Why, why, why, why, why does anyone do what Milchick tells them to do? Is he a bodybuilder? Is he armed? If the answers to these questions is no, why does every single character back down from him like a scalded dog?
Why does Gemma, who remembers she is in fact Gemma and who wants to escape, placidly follow Bernhard’s character’s instructions? If she’s willing to break the fingers and the skull of Bauer, what’s different here?
What the fuck is going on on this show?
It’s possible you hit that last question and excitedly said “I don’t know!” If that’s the case, I wish you the very best. Mystery-box television, a shell game in which under every shell there are three more shells, is the storytelling format for you. Have fun theorizing, have fun guessing, have fun being confused.
But please note that a mystery box is neither a mystery (a simple question that needs answering, where the answer appears retrospectively inevitable when it is finally revealed) nor mysterious — a Twin Peaks situation where the atmosphere of near-cosmic uncertainty is the selling point, not the idea that by the end of the series you’re going to get answers to all the questions the show has studiously avoided answering up until that point.
Severance creator Dan Erickson has been honest to a fault about the influence the ur-mystery-box show, Lost, has had on his show. Severance has a leg up on several other shows in that category, from Westworld to Yellowjackets, because of its steely command of its own aesthetic sensibilities and its use of the characters’ outies to communicate real emotional pain. Drama has pain at its heart. Mystery boxes have “huh???” at their heart.
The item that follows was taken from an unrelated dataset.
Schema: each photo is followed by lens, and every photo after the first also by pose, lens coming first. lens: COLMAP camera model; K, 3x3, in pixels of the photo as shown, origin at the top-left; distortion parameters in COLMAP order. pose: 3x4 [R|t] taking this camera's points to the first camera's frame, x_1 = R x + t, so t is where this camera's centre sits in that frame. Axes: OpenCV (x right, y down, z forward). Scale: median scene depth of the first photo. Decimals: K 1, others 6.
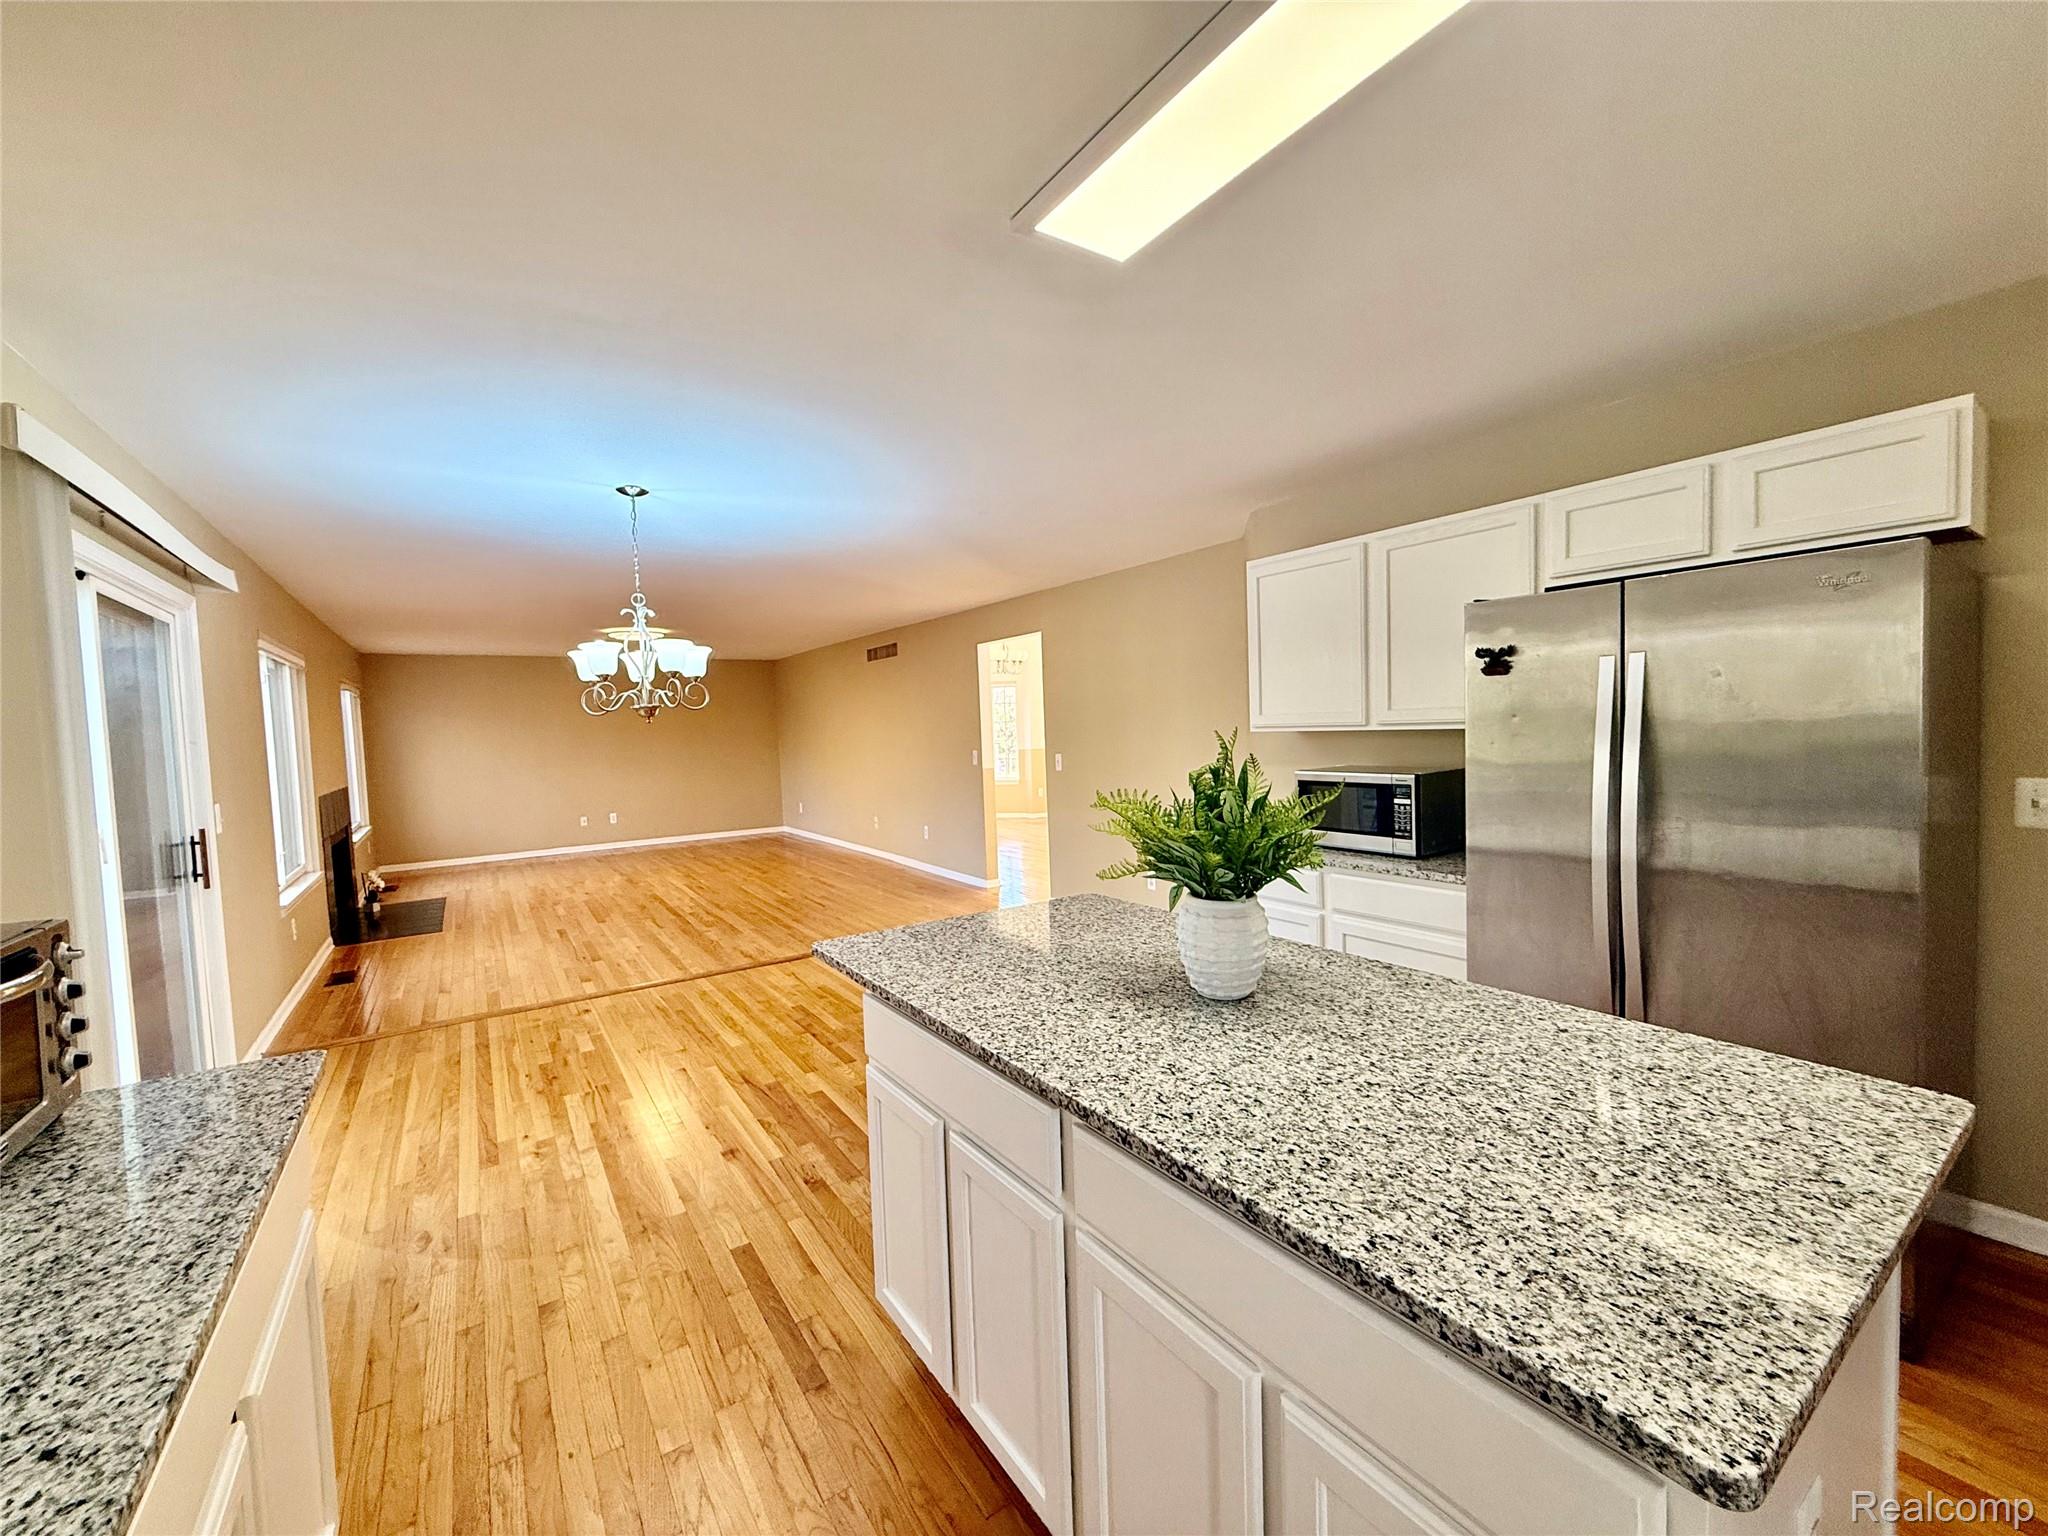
lens RADIAL K [[815.3, 0, 1019.9], [0, 815.3, 767.0], [0, 0, 1]] dist [-0.000525, -0.000023]
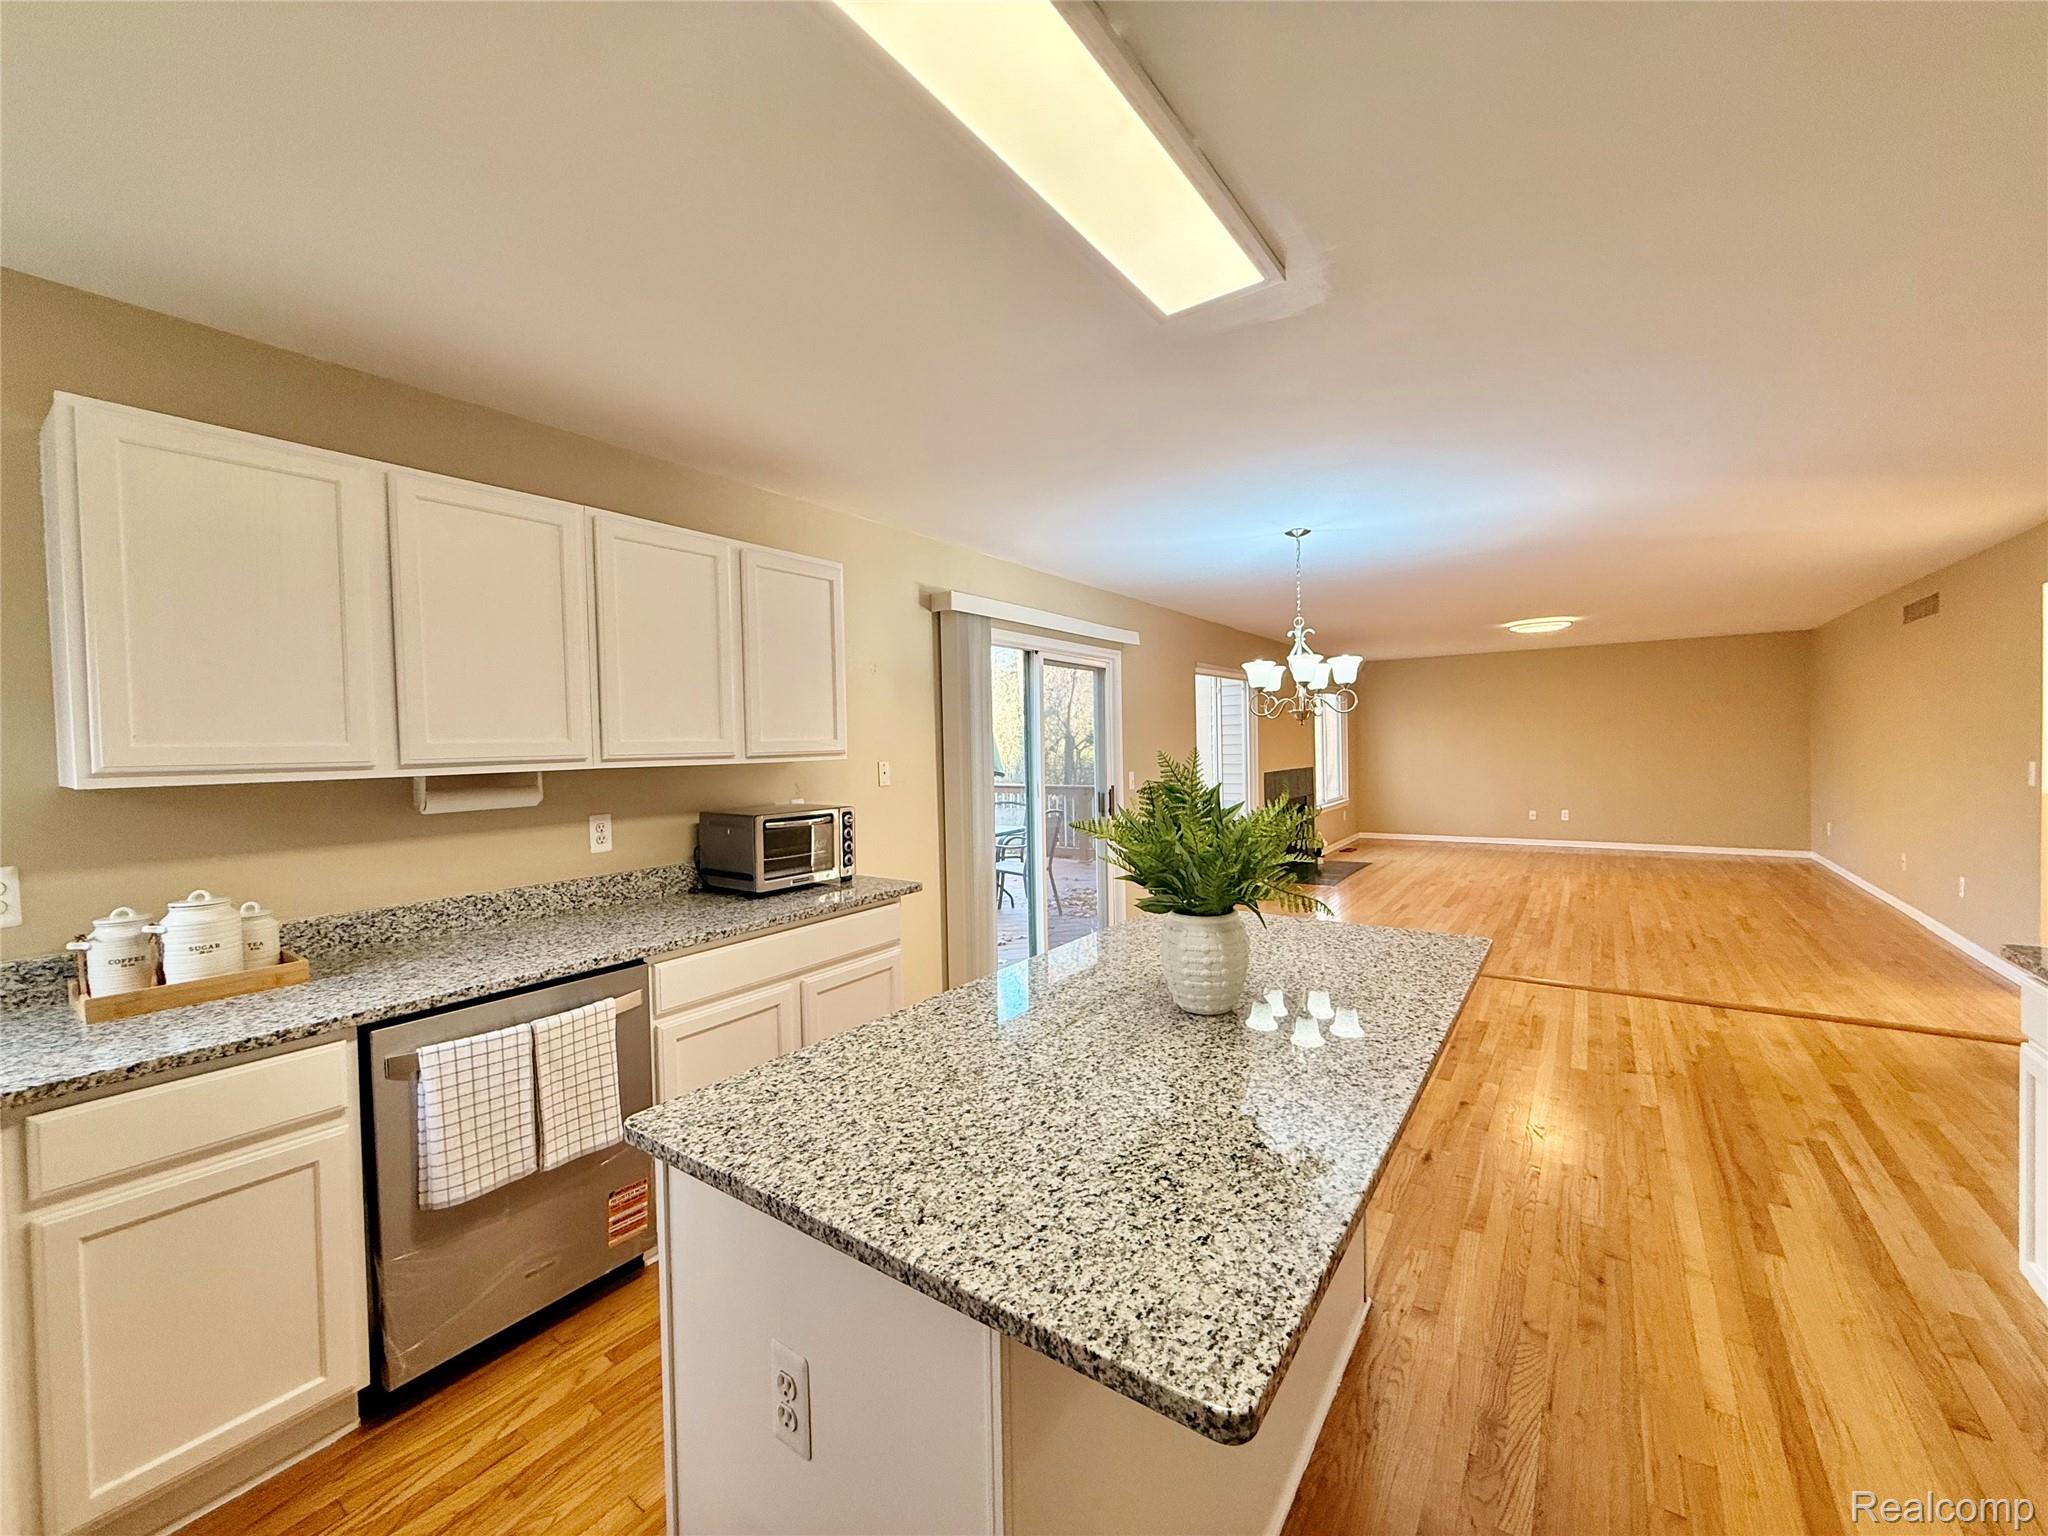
lens RADIAL K [[815.3, 0, 1019.9], [0, 815.3, 767.0], [0, 0, 1]] dist [-0.000525, -0.000023]
pose [[0.346016, 0.052681, -0.936748, 1.337188], [-0.038720, 0.998374, 0.041844, -0.068648], [0.937429, 0.021792, 0.347494, 0.511352]]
In this sense, at least, Severance is closer to the former than the latter.
But the bottom line is that unless it’s a Twin Peaks scenario where the journey is the destination, mystery box shows like Severance are an exercise by the writers’ room to see how long they can go without telling you things any normal human being — any normal character — would tell you within thirty seconds of meeting you. It’s why I found it so exciting when Mark S. divulged the events of his outie excursion to his coworkers right away, and why I found it so dull when “Helly”/Helena did not.
I am simply not interested in marinating in a show the point of which is that the writers know more than I do. Yeah, no fucking shit they do — they’re the writers! But to paraphrase Janet (Miss Jackson if you’re nasty), what have they done for me lately? Surely I can’t be the only person watching this who thinks it would all be a lot more interesting if — like many of the show’s acknowledged touchstones, from Eternal Sunshine of the Spotless Mind to1984 — it was clear from the start what was happening. That way, we could focus not on trying to crack the code of the thing, to solve it like a Wordle, and directly focus instead on what these hideous cult-like one-percenters and their willing fascist servants have done to these poor people. Considering the world we live in, which do you think is the more rewarding path to take?
Maybe the simplest way to put it is this. There are mystery stories (Tinker Tailor Soldier Spy, The Big Lebowski), there are mysterious stories (Mulholland Drive, Stalker), and there are mystery-box stories (Heroes, Yellowjackets). Are you picking up what I’m laying down here?